Take the line with "Interpreter written in" and all lines after it, through the end of the records below, and repeat them exactly.
Records to process below:
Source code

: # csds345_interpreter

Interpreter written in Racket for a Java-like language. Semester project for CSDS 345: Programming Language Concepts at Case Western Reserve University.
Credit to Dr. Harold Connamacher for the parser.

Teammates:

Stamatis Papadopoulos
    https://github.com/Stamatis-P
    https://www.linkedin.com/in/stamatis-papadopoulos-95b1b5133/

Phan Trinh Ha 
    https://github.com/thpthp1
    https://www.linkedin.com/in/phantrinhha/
End of Records to process.
## [Answer section]
Interpreter written in Racket for a Java-like language. Semester project for CSDS 345: Programming Language Concepts at Case Western Reserve University.
Credit to Dr. Harold Connamacher for the parser.

Teammates:

Stamatis Papadopoulos
    https://github.com/Stamatis-P
    https://www.linkedin.com/in/stamatis-papadopoulos-95b1b5133/

Phan Trinh Ha 
    https://github.com/thpthp1
    https://www.linkedin.com/in/phantrinhha/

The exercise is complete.